The firewall on my router is disabled for now, until I get this working.  It's a Motorola running a form of Linux I believe.


----------



## cah (Jun 7, 2013)

pf is not running on the server*.*


----------



## wblock@ (Jun 7, 2013)

If the firewall is disabled, what is doing the port forwarding?


----------



## cah (Jun 7, 2013)

In the router web interface the firewall controls are in a different page than the port forwarding controls.  I was unaware that they were associated.  There is an "allowed services" box on the firewall page that reads "no ports restricted."  Changing the firewall setting to "low" yields no results.  Setting the firewall to "high" gives me a list of common services but the website is still inaccessible.


----------



## cah (Jun 7, 2013)

This thread is SOLVED.  As I cannot edit my posts yet, I do not know how to mark it as such.


----------



## ShelLuser (Jun 7, 2013)

cah said:
			
		

> This thread is SOLVED.  As I cannot edit my posts yet, I do not know how to mark it as such.
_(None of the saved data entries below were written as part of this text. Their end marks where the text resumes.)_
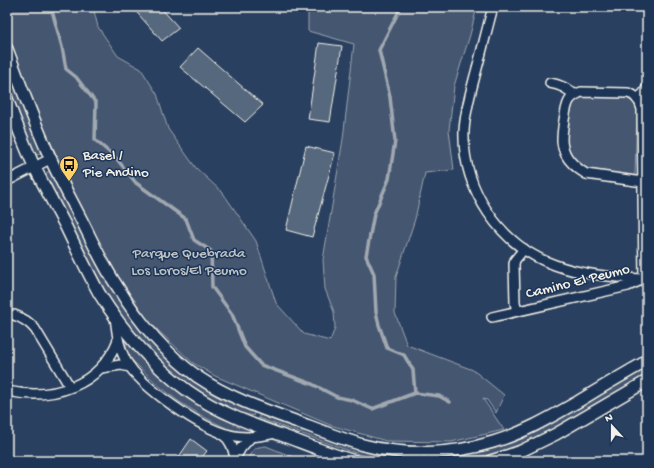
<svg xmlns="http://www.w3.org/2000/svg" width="654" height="468" font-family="'Gochi Hand',sans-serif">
	<rect width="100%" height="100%" fill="#2a4060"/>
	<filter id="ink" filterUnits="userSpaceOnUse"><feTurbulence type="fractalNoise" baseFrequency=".025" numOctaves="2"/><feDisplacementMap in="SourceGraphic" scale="8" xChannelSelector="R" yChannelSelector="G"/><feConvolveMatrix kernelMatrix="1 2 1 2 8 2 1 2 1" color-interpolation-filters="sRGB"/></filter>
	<g filter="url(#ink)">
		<g fill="#445771" stroke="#9ca4ac">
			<polygon points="7,7 93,7 98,27 118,56 141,69 157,94 168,129 196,168 223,193 256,241 276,303 304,334 330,341 335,328 334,312 325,289 323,260 343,139 354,44 308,31 308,7 477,7 470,35 454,86 449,130 454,170 425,173 415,219 396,277 395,313 407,345 473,370 504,395 496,413 487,400 483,399 504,430 451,442 386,441 330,425 215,376 193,363 149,322 118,276 90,227 48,137 7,34"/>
			<polygon points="7,66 32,132 41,150 40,154 36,155 34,153 31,146 7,81"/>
			<path d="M 585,97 L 626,98 C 633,101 634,104 637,111 L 635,176 L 589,169 L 579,164 L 572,158 L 567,148 L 566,139 L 572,104 L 578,99 Z"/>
			<path d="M 50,171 L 104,277 L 121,303 L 134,321 L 166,358 L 195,382 L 209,392 L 224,400 L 255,411 L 253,416 C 246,414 239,413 232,410 C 187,392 140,345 114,305 C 103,289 95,271 86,254 C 72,228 58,201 44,174 Z"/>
			<path d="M 126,340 C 152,373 184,400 222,418 C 233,423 245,427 257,431 L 244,433 L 228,429 L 204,417 L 178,401 L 158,385 L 139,367 L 129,357 L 126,348 Z"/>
			<polygon points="647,367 647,374 535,439 496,453 458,461 387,461 361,455 258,418 261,413 349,446 375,454 407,457 438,457 466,455 495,448 524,438 548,426 615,386"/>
			<path d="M 266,446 L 303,461 L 247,461 C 252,450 253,447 266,446 Z"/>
		</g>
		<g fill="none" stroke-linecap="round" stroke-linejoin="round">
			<g stroke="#a1a8b0" stroke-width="3.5">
				<polyline points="51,7 62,47 66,69 76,77 96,103 95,140 116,158 136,183 186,219 194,240 211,251 212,287 232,314 245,347 261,365 312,384 337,397 352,400 372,409 415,393 439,396 450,402"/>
				<polyline points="401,7 379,50 390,97 395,141 389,179 374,214 366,256 374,274 376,312 379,325 387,348 404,355 413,370 415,393"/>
			</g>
		</g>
		<g fill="#56677d" stroke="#f4f1e8">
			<polygon points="132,7 160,7 179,28 162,41"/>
			<polygon points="319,43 342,46 330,122 308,119"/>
			<polygon points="198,48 263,105 245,122 180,67"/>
			<polygon points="306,146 335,153 312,237 286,230"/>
			<polygon points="191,439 207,451 199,461 176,461"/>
		</g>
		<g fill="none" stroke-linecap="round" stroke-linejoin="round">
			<g stroke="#f4f1e8" stroke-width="12">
				<g id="minor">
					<path d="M 493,7 C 487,29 482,50 476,72 C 471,91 465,111 464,131 C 462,189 500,246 555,265 C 582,275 613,277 642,279"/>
					<path d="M 550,83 C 561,85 566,88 575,95"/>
					<polyline points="637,99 643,94 647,88"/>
					<polyline points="7,181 50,159"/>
					<polyline points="517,311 515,303 514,264 515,260 524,249"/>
					<path d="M 14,315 C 23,318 29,322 35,329 L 70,387"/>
					<path d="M 115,317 C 117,332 118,347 126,361 C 141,387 201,429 230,435 C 245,439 260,436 275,433"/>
					<path d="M 492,317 L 628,286 L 644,279 L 642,109 C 640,101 636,95 628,93 L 581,92 C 577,94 572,96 569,101 C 565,108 562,132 562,140 C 562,145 564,151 566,155 C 570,163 578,169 586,174 L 643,182"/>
					<polyline points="101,368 121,365 130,367"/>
					<path d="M 7,391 C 53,401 100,386 118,340"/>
					<path d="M 222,434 C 231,440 234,449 235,460"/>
					<polyline points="234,460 241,448 251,437"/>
				</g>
			</g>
			<g stroke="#f4f1e8" stroke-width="14">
				<g id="tertiary">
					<path d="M 7,49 C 19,81 31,114 45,146 C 56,173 71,199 84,225 C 94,245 104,267 117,286 C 138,321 165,353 198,377 C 232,400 271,412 309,426 C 327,433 345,440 363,445 C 405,456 451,455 493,442 C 524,433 551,417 579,401 C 602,387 624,374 647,361"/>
					<path d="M 7,99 C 15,121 24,144 34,166 C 44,186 55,206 65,225 C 76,248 87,271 99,293 C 122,330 152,365 188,391 C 219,413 256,426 292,439 C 313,447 333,455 355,461"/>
					<polyline points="491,461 519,452 556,434 647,381"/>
				</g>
			</g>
			<use href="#minor" stroke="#1d3557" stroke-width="9"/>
			<use href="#tertiary" stroke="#1d3557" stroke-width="11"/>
		</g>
	</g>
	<defs>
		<g id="bus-pin" transform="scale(1)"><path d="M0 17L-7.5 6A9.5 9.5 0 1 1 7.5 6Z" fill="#ffd166" stroke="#1d3557"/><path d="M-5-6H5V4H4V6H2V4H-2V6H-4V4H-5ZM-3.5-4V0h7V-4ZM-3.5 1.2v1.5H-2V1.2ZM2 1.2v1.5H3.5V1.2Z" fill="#111"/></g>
	</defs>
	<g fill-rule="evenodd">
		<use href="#bus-pin" x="69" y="165"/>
	</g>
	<g text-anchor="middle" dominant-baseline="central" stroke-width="3" stroke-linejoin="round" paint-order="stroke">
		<g font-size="15" fill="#f4f1e8" stroke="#1d3557" text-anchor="start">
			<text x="83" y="156">Basel /<tspan x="83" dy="17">Pie Andino</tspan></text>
		</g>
		<g font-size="15" fill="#bfc3c4" stroke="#1d3557">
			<text x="189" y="254">Parque Quebrada<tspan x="189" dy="17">Los Loros/El Peumo</tspan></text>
		</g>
		<g font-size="15" fill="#f4f1e8" stroke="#1d3557">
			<text transform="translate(578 282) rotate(-14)">Camino El Peumo</text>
		</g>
	</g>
	<rect width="654" height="468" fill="none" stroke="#1d3557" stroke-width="24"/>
	<rect x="12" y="12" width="630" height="444" fill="none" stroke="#f4f1e8" stroke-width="1.5" filter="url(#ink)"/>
	<g transform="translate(612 426) rotate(339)" stroke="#1d3557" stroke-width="3" paint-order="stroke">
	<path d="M0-3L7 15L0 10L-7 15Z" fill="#f4f1e8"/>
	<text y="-6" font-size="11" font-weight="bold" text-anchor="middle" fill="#f4f1e8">N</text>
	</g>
</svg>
No worries, our all seeing moderators, well, see everything 

However, could you do us the honours by sharing how exactly you managed to solve the issue? This might help other viewers as well, it would be highly appreciated.


----------



## cah (Jun 7, 2013)

Oh, of course!  The issue was that in my router configuration (for the port forwarding) I had the external IP address as my router's external IP address.  The solution is to put the external address as 0.0.0.0.  After doing this, I was able to access my website remotely.


----------